Further, in defending bonuses as appropriate for high performers regardless of the overall profitability of the company, Burnett did not acknowledge that, as Bloomberg News reported, critics have noted the “asymmetric compensation” of the current system, “in which people are rewarded when they do well and aren't required to return the rewards when they lose money.”

Moreover, Wall Street firms' process for distributing annual bonuses has been criticized for allowing employees to collect bonuses for short-term profits even if those profits subsequently evaporated. The New York Times reported on December 17, 2008:

Critics say bonuses never should have been so big in the first place, because they were based on ephemeral earnings. These people contend that Wall Street's pay structure, in which bonuses are based on short-term profits, encouraged employees to act like gamblers at a casino -- and let them collect their winnings while the roulette wheel was still spinning.

“Compensation was flawed top to bottom,” said Lucian A. Bebchuk, a professor at Harvard Law School and an expert on compensation. “The whole organization was responding to distorted incentives.”

Even Wall Streeters concede they were dazzled by the money. To earn bigger bonuses, many traders ignored or played down the risks they took until their bonuses were paid.
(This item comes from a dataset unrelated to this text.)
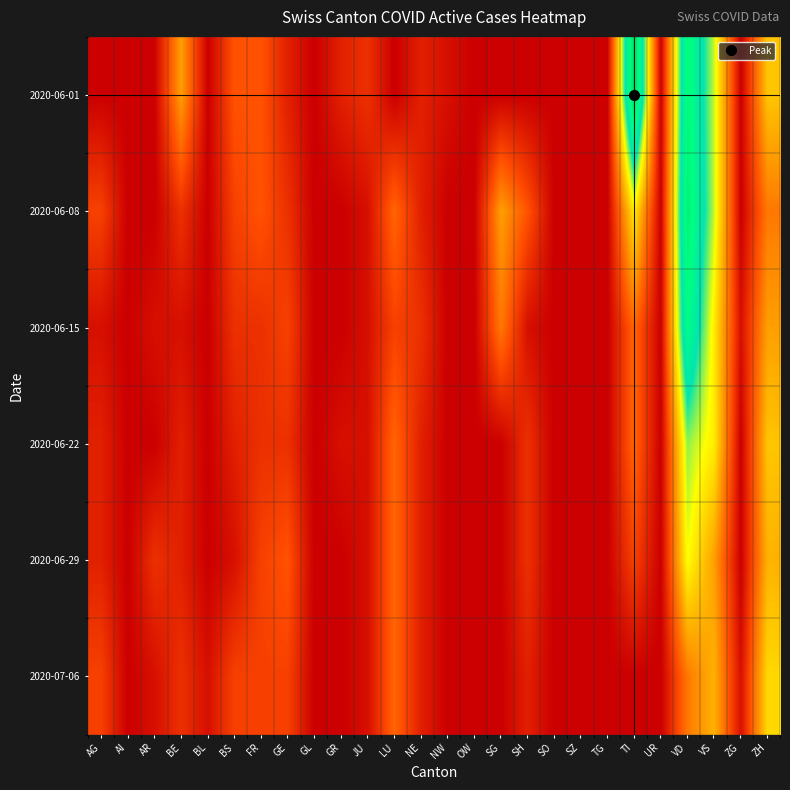

Which has a higher value, GE or JU?

JU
Their bosses often turned a blind eye because it was in their interest as well.

“That's a call that senior management or risk management should question, but of course their pay was tied to it too,” said Brian Lin, a former mortgage trader at Merrill Lynch.

[...]

[C]ritics question why Wall Street embraced the risky deals even as the housing and mortgage markets began to weaken.

“What happened to their investments was of no interest to them, because they would already be paid,” said Paul Hodgson, senior research associate at the Corporate Library, a shareholder activist group.
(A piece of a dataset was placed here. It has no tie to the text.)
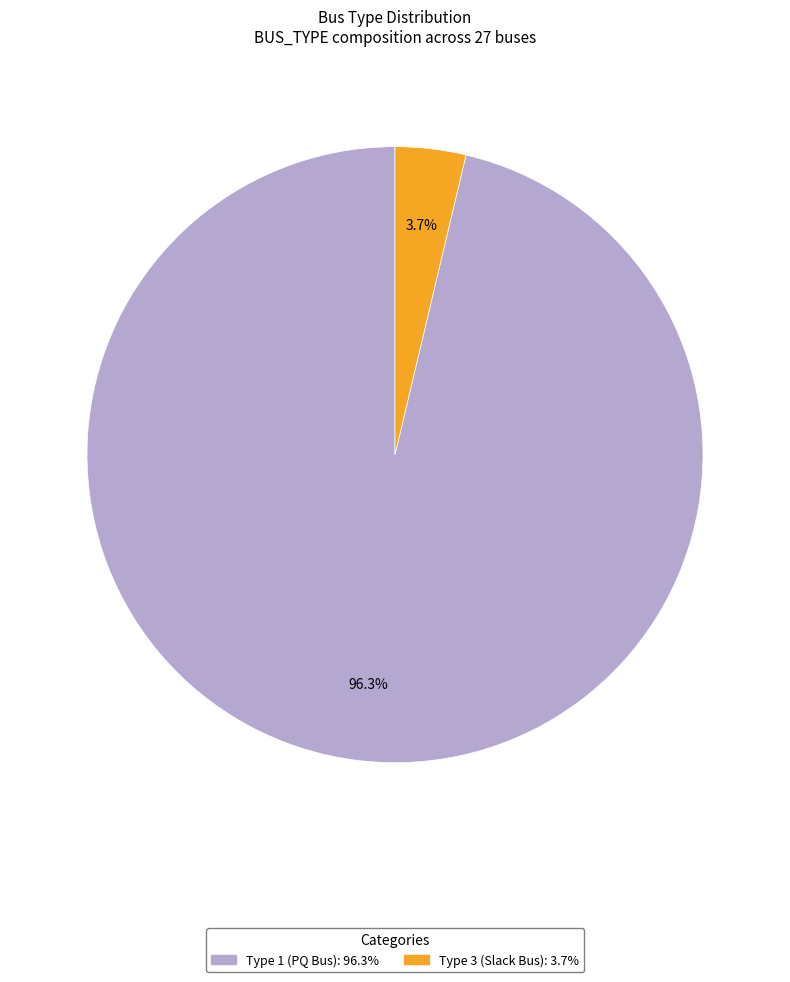

Is there a majority slice in this chart?

Yes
From the February 1 edition of NBC's Meet the Press:

McCASKILL [video clip]: They don't get it. These people are idiots. You can't use taxpayer money to pay out $18 billion in bonuses. What planet are these people on?

GREGORY: Fair question, Erin?

BURNETT: I understand the outrage and you understand the populism. There are, though -- well, how shall we say this? The taxpayer money's not being used to pay the bonuses. I think people could understand if you work for a company, right -- if the three of us worked for a company, your guests -- and I lost $10 billion, but [guest] Steve [Forbes] over there, he made a billion dollars, so overall the company actually loses money. But Steve went and did his very darndest for that company, and he made money. So, should he be paid for his work? That's essentially what we're talking about here. And reasonable people could argue about this, but many reasonable people would conclude, yes, he should be paid for that.

And I think, David, you've raised a fair point, which is maybe it's the whole use of the word “bonus.” If you explained to people this is how they are compensated, that might make a difference. But there is also a fundamental misunderstanding. The taxpayer money isn't being taken and paid out in the form of bonuses. It goes in a separate pool, shall we say, a separate account for banks. So, maybe people don't care about that distinction, but it is there.

MARK ZANDI (Moody's Economy.com chief economist): This highlights a very significant risk of the government coming in and giving this money to the banking system: That we're effectively nationalizing the system in one form or another, and by doing that, then taxpayers -- rightfully so -- are saying, well, I want some control over what you do with this money.